I suppose it's time to weigh in on the Larry Craig situation. Craig, a senator from Idaho, was recently exposed as having plead no-contest or guilty to a crime stemming from lewd behavior in a Minneapolis/St. Paul International Airport men's lavatory. Apparently, Craig sent out signals, such as toe-tapping, foot pressing, and finger wiping, that amounted to, in the opinion of his stall neighbor, a solicitation to a sexual tryst. The neighbor in question happened to be a police officer engaged in a sting operation.
This makes the third GOP sex scandal in about as many months. Florida congressman Allen, Senator Vitter, and now Senator Craig.
Idaho is not a state which is fond of gay people. When I lived there, back in the mid-90's doing the Idaho Shakespeare Festival, it still had a statewide sodomy law. I regret to say I broke that law. I apologize to the good people of Idaho, but I don't feel I owe any debt to society. In any event, it's not the place to be faced with a sex scandal and then come out of the closet as a proud gay man, as Barney Frank and Gary Studds were able to do as democrats from Massachusetts.
The republicans, who have for the past 20 years held forth as the party of moral and family values, takes a particularly difficult hit when confronted with sex scandals. Just one, that of congressman Mark Foley, caused congress to shift to control of the democrats. What can three highly publicized scandals do? Clearly the republicans, because of the image that they seek to sell, are much more vulnerable to sex scandals than democrats. Everyone expects it of morally relativist demoncrats. (Sorry, Freudian typo).
A little bit of history. Sex in men's restrooms is as old as Western Civilization. In fact, in the 20th Century, these came to be known in the lavender patois as "tea rooms." Airports, bus stations, libraries, almost every one of these has a tea room. From time to time, law enforcement runs a sting, like the one that caught Larry Craig, and the tea room shifts to another spot, but before long, the action is back.
The concept of the tea room is time-honored, and reflects an era of oppression, when simply gathering together could cause gay people to be rounded up and put in stir. Back in those days raids on gay bars were common and a person could be arrested for just having a limp wrist or wearing a red tie.
In our more enlightened age, the crime is not in being a degenerate, but demonstrating it in public. Sex in restrooms, public parks, etc., can get you pinched.
All that leads me to -- what? Craig says he isn't gay. That's quite correct, even if he is a homo. Being gay means being in some way public to a greater or lesser extent about one's sexuality. Craig may be, in the Roy Cohn tradition, a straight man who just happens to have sex with other men. Because divorcing one's wife and taking up with a younger man, as Ariana Huffington's husband did, means being in some way honest about one's sexuality.

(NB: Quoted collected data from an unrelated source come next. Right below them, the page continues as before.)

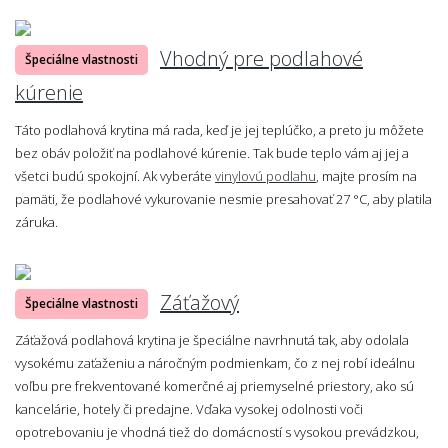
Vhodný pre podlahové
Špeciálne vlastnosti
kúrenie
Táto podlahová krytina má rada, keď je jej teplúčko, a preto ju môžete
bez obáv položiť na podlahové kúrenie. Tak bude teplo vám aj jej a
všetci budú spokojní. Ak vyberáte
vinylovú podlahu
, majte prosím na
pamäti, že podlahové vykurovanie nesmie presahovať 27 °C, aby platila
záruka.
Záťažový
Špeciálne vlastnosti
Záťažová podlahová krytina je špeciálne navrhnutá tak, aby odolala
vysokému zaťaženiu a náročným podmienkam, čo z nej robí ideálnu
voľbu pre frekventované komerčné aj priemyselné priestory, ako sú
kancelárie, hotely či predajne. Vďaka vysokej odolnosti voči
opotrebovaniu je vhodná tiež do domácností s vysokou prevádzkou,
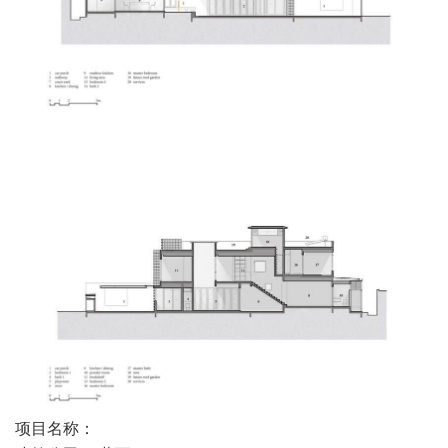
项目名称：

The motivating factor to not be honest? Shame. Being gay--open and somewhat honest--means that you have in some small way faced the shame and dealt with it.
Because Craig is incapable of being honest about this, he will go down in flames.
All that said, I'm not sure that what Craig did was a crime in my view. All he did was solicit--using ambiguous "signals" in the opinion of the arresting officer. If, for example, someone did that to me, I would say, "I'm not interested," and the behavior would doubtless stop at once. Personally I believe that solicitation should be protected under the first amendment, and that in order to be arrested for lewd behavior, one should have to have one's lips around someone's Tom, Dick or Harry.